「歌わせたい男たち」を観た その4
何をそんなに堪えていたかというと、その3にも書いたが「現実に起こっていること」への底知れぬ恐怖感だ。
国旗や国歌への起立を強要し、従わないものを処分する。
そんなことが実際に行われ始めた教育の現場。
愛国心とやらを強調し始めたエライ人たち。
過半数を手に入れて憲法を変えようと躍起になっている政権政党。
貴方達は本当は何がしたいのですか。
私はサヨクではない。クリスチャンでもない。
普通に「生まれ育った国」を愛している。そして普通に「今」を憂いている。
国の旗に起立してもしなくても、国に対する気持ちは変わらないと考える。
それが国の歌だというのならば何かの折に歌おうとも思う。
ただし、その歌詞と歴史的な意味合いを考えると「君が代」は時代錯誤だと感じるし起立して歌えと強要されることには甚だしく違和感を覚える。
つまりはあれですよ。
「強制ということではないことが望ましい」、その言葉に尽きるわけですよ。
それを仰ったのは現在の天皇陛下なわけですよ…。
ラスト近くで詭弁を滔滔と述べる与田校長は鬼気迫り哀れでさえあったけれども(ここの大谷さんも素晴らしかった!)、あれを詭弁ととらずに正論である、天晴れだと拍手さえする若者達がいまや大勢いるんではないだろうか。

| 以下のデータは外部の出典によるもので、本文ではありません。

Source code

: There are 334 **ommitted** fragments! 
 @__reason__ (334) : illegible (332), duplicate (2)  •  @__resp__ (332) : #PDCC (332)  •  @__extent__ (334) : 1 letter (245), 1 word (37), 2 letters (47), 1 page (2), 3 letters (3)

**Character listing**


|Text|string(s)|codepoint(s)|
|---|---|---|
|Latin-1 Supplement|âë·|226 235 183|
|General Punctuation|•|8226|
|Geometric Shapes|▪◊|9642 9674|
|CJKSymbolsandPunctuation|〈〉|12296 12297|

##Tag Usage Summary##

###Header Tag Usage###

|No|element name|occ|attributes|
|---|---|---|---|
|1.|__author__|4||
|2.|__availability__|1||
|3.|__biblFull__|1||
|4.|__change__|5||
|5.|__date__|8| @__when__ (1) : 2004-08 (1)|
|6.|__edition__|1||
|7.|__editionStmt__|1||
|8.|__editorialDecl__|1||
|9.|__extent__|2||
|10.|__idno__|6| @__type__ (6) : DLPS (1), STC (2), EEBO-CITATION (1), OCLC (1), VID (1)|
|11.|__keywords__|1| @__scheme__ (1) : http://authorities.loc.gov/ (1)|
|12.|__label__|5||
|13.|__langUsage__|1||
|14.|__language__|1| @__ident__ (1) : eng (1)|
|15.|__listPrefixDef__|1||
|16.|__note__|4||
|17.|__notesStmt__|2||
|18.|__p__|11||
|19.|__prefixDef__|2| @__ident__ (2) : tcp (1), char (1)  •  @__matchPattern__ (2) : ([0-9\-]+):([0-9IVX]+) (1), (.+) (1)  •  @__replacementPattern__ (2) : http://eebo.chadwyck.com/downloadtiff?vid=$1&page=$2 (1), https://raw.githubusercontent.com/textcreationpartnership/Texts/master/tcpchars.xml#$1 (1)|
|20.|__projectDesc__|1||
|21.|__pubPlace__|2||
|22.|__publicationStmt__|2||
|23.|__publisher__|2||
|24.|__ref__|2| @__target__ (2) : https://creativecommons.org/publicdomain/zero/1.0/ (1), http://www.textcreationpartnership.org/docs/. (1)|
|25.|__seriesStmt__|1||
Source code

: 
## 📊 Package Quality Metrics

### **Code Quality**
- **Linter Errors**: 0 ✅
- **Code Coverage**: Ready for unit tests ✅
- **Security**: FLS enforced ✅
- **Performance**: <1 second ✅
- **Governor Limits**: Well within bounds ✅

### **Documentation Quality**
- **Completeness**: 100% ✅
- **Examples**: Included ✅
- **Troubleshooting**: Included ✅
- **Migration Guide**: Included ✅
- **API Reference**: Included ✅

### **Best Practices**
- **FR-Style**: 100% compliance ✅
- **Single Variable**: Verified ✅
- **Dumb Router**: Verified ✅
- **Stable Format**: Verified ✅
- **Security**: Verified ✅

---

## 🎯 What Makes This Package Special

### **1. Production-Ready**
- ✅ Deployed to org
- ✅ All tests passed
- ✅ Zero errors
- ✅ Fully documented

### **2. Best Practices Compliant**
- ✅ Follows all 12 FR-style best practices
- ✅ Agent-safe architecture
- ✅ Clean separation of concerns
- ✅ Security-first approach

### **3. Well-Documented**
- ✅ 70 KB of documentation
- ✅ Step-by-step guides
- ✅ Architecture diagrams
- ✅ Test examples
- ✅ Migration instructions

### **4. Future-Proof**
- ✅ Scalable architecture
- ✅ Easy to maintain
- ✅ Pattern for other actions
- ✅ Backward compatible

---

あれは某都知事や某総理にそっくり重なる姿であったが、実際の彼らは与田校長の抱える矛盾や苦悩など持ち合わせてもいないのではないだろうか?
あ〜あ。書いちゃったよ。
これで私も検閲に引っかかるかもしれんな。
何しろ「共謀罪」までもが取り沙汰されている今日この頃のニッポンだからな…。
「内心の自由」なんてもはや風前の灯火なのか?
ひとつだけ付け加えたいのは「歌うも自由、歌わぬも自由」ということ。
その度量の広さ(或いは緩さ)が美徳だと信じているということ。
どちらかでなければならない、そんな狭苦しさはご免だ。
多様であることを認めることから異文化間のコミュニケーションは始まる。
それが私のゼミのテーマだった。お元気かしら、ミス・コールマン。
異質なものを認めることは時に難しいけれども。
立場が違う、理想が違う、考え方が違う…そうやって違いを並び立てるばかりでは虚しくなるばかり。
なんか柄にもなくカタイこと書いてるなー。
ついに堪えかねて泣いてしまったのはラストの戸田さんの歌だった。